AUDIO: Phone Call From Jail
TAMPA - Fallen "American Idol" star Jessica Sierra stood in a courtroom this morning, trying in vain to cover the worried look on her face with her long brown hair.
Her attorney, John Fitzgibbons, told Circuit Judge Daniel Perry that he wasn't ready to directly address the charges against Sierra but would enter a not guilty plea on her behalf to the misdemeanor charges of disorderly intoxication and resisting an officer without violence.
The charges stem from a run-in she had with three officers early Saturday outside an Ybor City nightclub.
Fitzgibbons also said that for now he would deny that Sierra, 22, violated probation. He said he predicts that ultimately Sierra will not protest the charges.
Perry set a hearing for Dec. 20. Sierra will remain in jail at least until that hearing. She is being held without bail on the probation violation allegation.
Outside the courthouse, Fitzgibbons said Sierra has "talents" but also "demons."
He said he is trying to put together plans with doctors for a comprehensive drug and alcohol program.
"Ultimately I think the criminal justice system wants people to get help," Fitzgibbons said.
Asked whether he would request bail for Sierra at the hearing Dec. 20, Fitzgibbons shrugged.
"It depends on what the experts tell me," he said.
According to police reports, Sierra was kicked out of Full Moon Saloon in Ybor City. Outside the club, Sierra continued to cause a disturbance by trying to get back in and harassing patrons on the street, authorities said. When police intervened, she became combative, they said.
In a police car, reports state, she vomited, cursed and offered a sexual favor to an officer if he would release her. She used a racial slur against the officer, a word sometimes aimed at blacks. The officer is white.
In a recorded phone conversation Sierra made from jail, released by prosecutors Thursday, she sounds irritated but sober. The call was recorded at 9:19 a.m. Saturday, about seven hours after she was booked.
Sierra speaks loudly but does not slur her words as she talks to a woman she calls Aunt Sheila. Public records show a Sheila Baxter living at the home owned by Sierra's grandparents.
Sierra asks whether anyone has spoken to her father.
"He's livid," the woman says.
Sierra seems shocked, says she doesn't care about the charges and several times says she didn't do anything wrong.
"Well, that's not necessarily what really happened," says the exasperated woman. She says Sierra fought with a friend.
"I didn't fight nobody but the police," Sierra says, calling them "stupid" and "Crackers."
Sierra says police are alleging disorderly intoxication but "everybody's intoxicated in Ybor."
"You're not supposed to be," the woman says.
Sierra, who grew up in Tampa, was a 2005 Top 10 finalist on "American Idol." After a felony battery arrest in April at a Hyde Park nightclub, she was placed on probation. Her attorney said she had completed a drug and alcohol rehabilitation program in California that was filmed and is scheduled to be aired on VH1 in January as a reality show: "Celebrity Rehab With Dr. Drew."

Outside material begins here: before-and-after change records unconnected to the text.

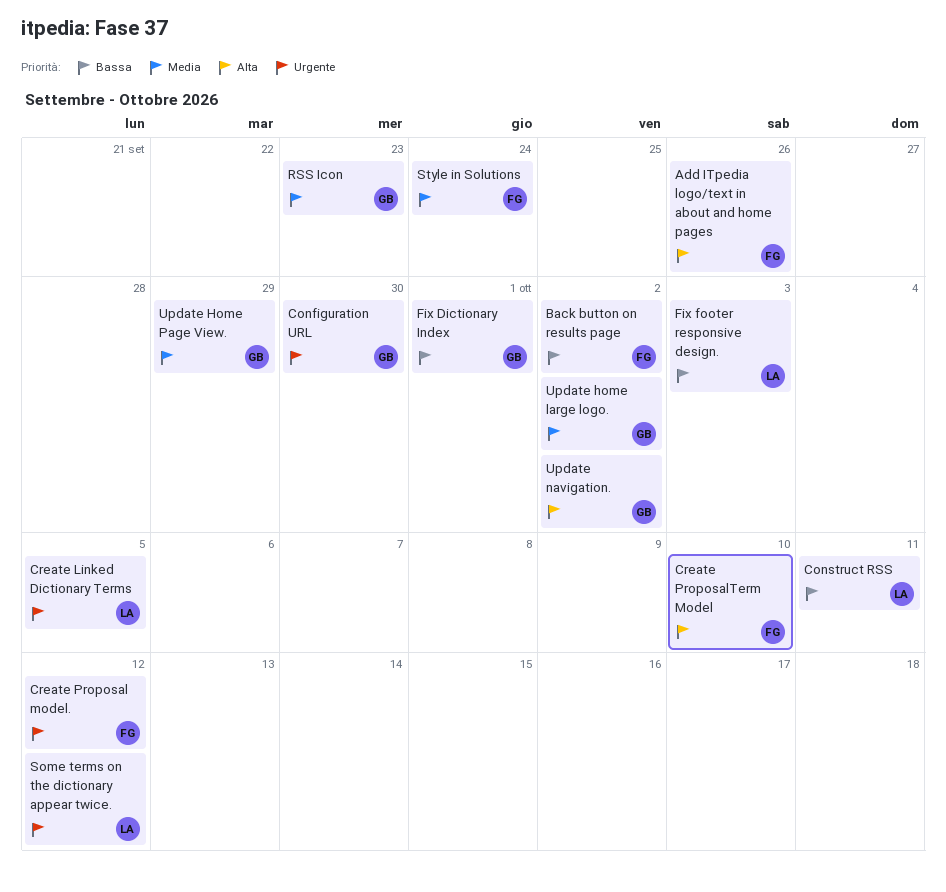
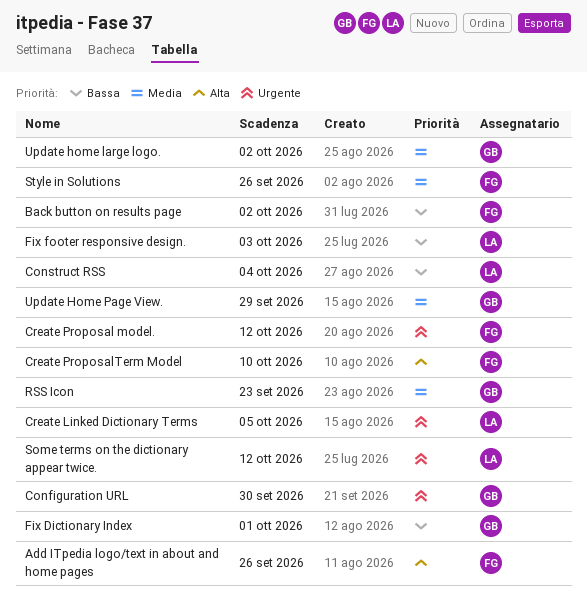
Construct RSS, due: Oct 11 -> Oct 4
Style in Solutions, due: Sep 24 -> Sep 26
Update navigation.: present -> none

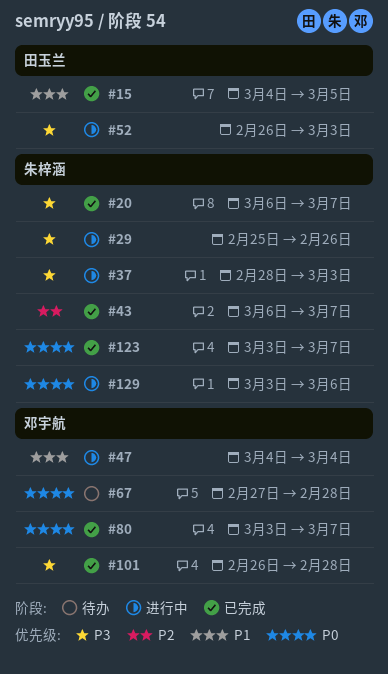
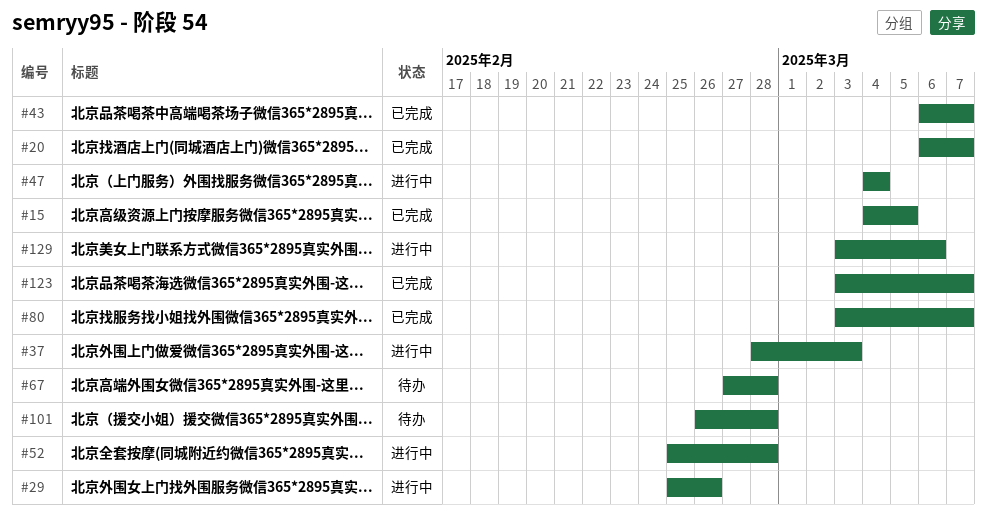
#52, start: Feb 26 -> Feb 25
#52, due: Mar 3 -> Feb 28
#101, status: 已完成 -> 待办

After her previous arrest, she pleaded no contest to felony battery. Police said used a bar glass to hit a man. Sierra at first claimed the man had spit on her. She later said she might have mistaken him for someone else.
On the Web site for "American Idol," Sierra has a personal page where she says in a video interview that she did not meet her mother until she was 13 years old. She was raised by her grandparents.
In August 2004, just weeks before Sierra auditioned for "American Idol," her mother died of a drug overdose.
Her mother, Christine Sierra, had arrests and convictions for prostitution and drug charges dating to 1990.
In a questionnaire on the Web site, Sierra lists her grandmother as her inspiration and hero.
She also writes that people would be surprised to know that she is not as strong as she comes off.
"I have a lot of disappointment in my past that I have always tried to overcome on my own using music as my only release," she writes.
Getting past her mother's death, she writes, has been her greatest obstacle in life.
Asked about her definition of an "American Idol," Sierra writes that it is someone blessedwith the opportunity to share music with the world.
"They are also a role model to those who have their own hopes and dreams of becoming an American Idol," Sierra writes, "whether it be singing or any of other various talents."